I'll write the PR to close the issue completely 😊

devdanzin commented 4 months ago

I'll write the PR to close the issue completely 😊

OK, we'll find some other thing to fix then. Have fun! :)

niccokunzmann commented 4 months ago

@c0d33ngr and @devdanzin, I am sure you can collaborate: Whoever wants to open a PR with a small change does it first. You can create Pull-Requests towards the other's PR branch to suggest edits. You can review each-other's work. So, there is no 'lock' on contribution. There is no wait on progress. Have fun and thanks for your interest! I do not assign issues to people who could potentially drop out without telling me and you are both in that category.

c0d33ngr commented 4 months ago

@c0d33ngr and @devdanzin, I am sure you can collaborate: Whoever wants to open a PR with a small change does it first.

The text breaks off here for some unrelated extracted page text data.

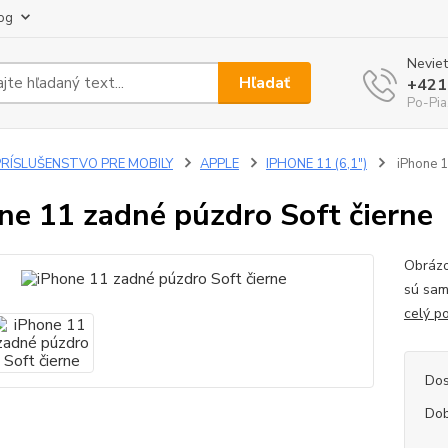
og
Neviet
Hľadať
+421
Po-Pia
PRÍSLUŠENSTVO PRE MOBILY
APPLE
IPHONE 11 (6,1")
iPhone 1
ne 11 zadné púzdro Soft čierne
Obrázo
sú sam
celý p
Dos
Dob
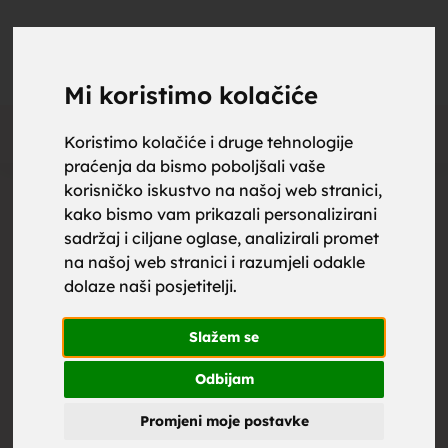
upoznaj
UPOZNAJ
0
Objavi
ZA BRAK
Mi koristimo kolačiće
Oglas
Koristimo kolačiće i druge tehnologije
praćenja da bismo poboljšali vaše
za brak,
korisničko iskustvo na našoj web stranici,
kako bismo vam prikazali personalizirani
sadržaj i ciljane oglase, analizirali promet
na našoj web stranici i razumjeli odakle
dolaze naši posjetitelji.
zene za
Slažem se
Odbijam
Promjeni moje postavke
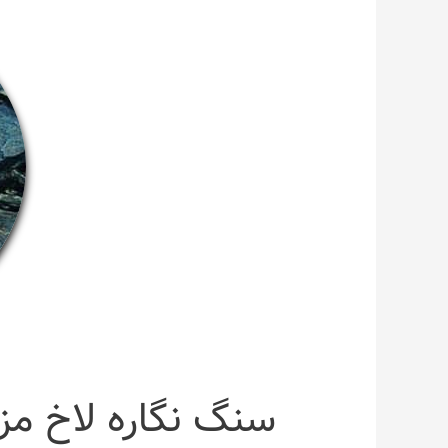
سنگ نگاره لاخ مزا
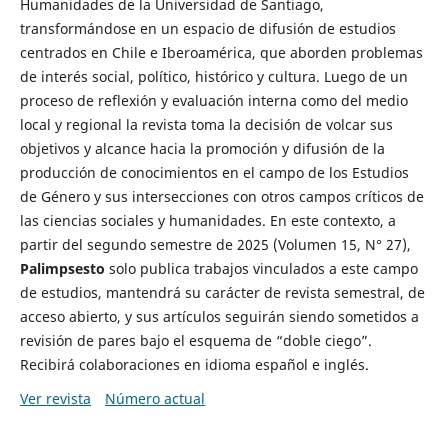
Humanidades de la Universidad de Santiago,
transformándose en un espacio de difusión de estudios
centrados en Chile e Iberoamérica, que aborden problemas
de interés social, político, histórico y cultura. Luego de un
proceso de reflexión y evaluación interna como del medio
local y regional la revista toma la decisión de volcar sus
objetivos y alcance hacia la promoción y difusión de la
producción de conocimientos en el campo de los Estudios
de Género y sus intersecciones con otros campos críticos de
las ciencias sociales y humanidades. En este contexto, a
partir del segundo semestre de 2025 (Volumen 15, N° 27),
Palimpsesto
solo publica trabajos vinculados a este campo
de estudios, mantendrá su carácter de revista semestral, de
acceso abierto, y sus artículos seguirán siendo sometidos a
revisión de pares bajo el esquema de “doble ciego”.
Recibirá colaboraciones en idioma español e inglés.
Ver revista
Número actual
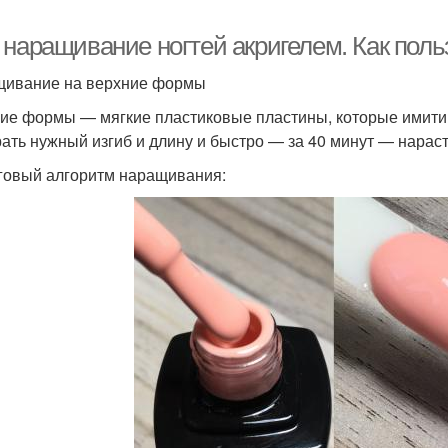
 наращивание ногтей акригелем. Как поль
ивание на верхние формы
ие формы — мягкие пластиковые пластины, которые имити
ать нужный изгиб и длину и быстро — за 40 минут — нарас
овый алгоритм наращивания:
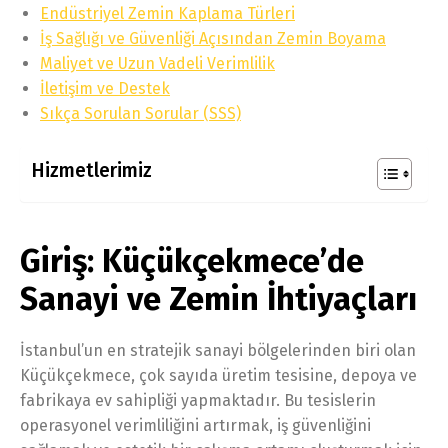
Endüstriyel Zemin Kaplama Türleri
İş Sağlığı ve Güvenliği Açısından Zemin Boyama
Maliyet ve Uzun Vadeli Verimlilik
İletişim ve Destek
Sıkça Sorulan Sorular (SSS)
Hizmetlerimiz
Giriş: Küçükçekmece’de
Sanayi ve Zemin İhtiyaçları
İstanbul’un en stratejik sanayi bölgelerinden biri olan
Küçükçekmece, çok sayıda üretim tesisine, depoya ve
fabrikaya ev sahipliği yapmaktadır. Bu tesislerin
operasyonel verimliliğini artırmak, iş güvenliğini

You can create Pull-Requests towards the other's PR branch to suggest edits. You can review each-other's work. So, there is no 'lock' on contribution. There is no wait on progress. Have fun and thanks for your interest! I do not assign issues to people who could potentially drop out without telling me and you are both in that category.

That's great!!😁 @devdanzin and I can collaborate to close the issue

niccokunzmann commented 4 months ago

@c0d33ngr @devdanzin Thanks for solving this!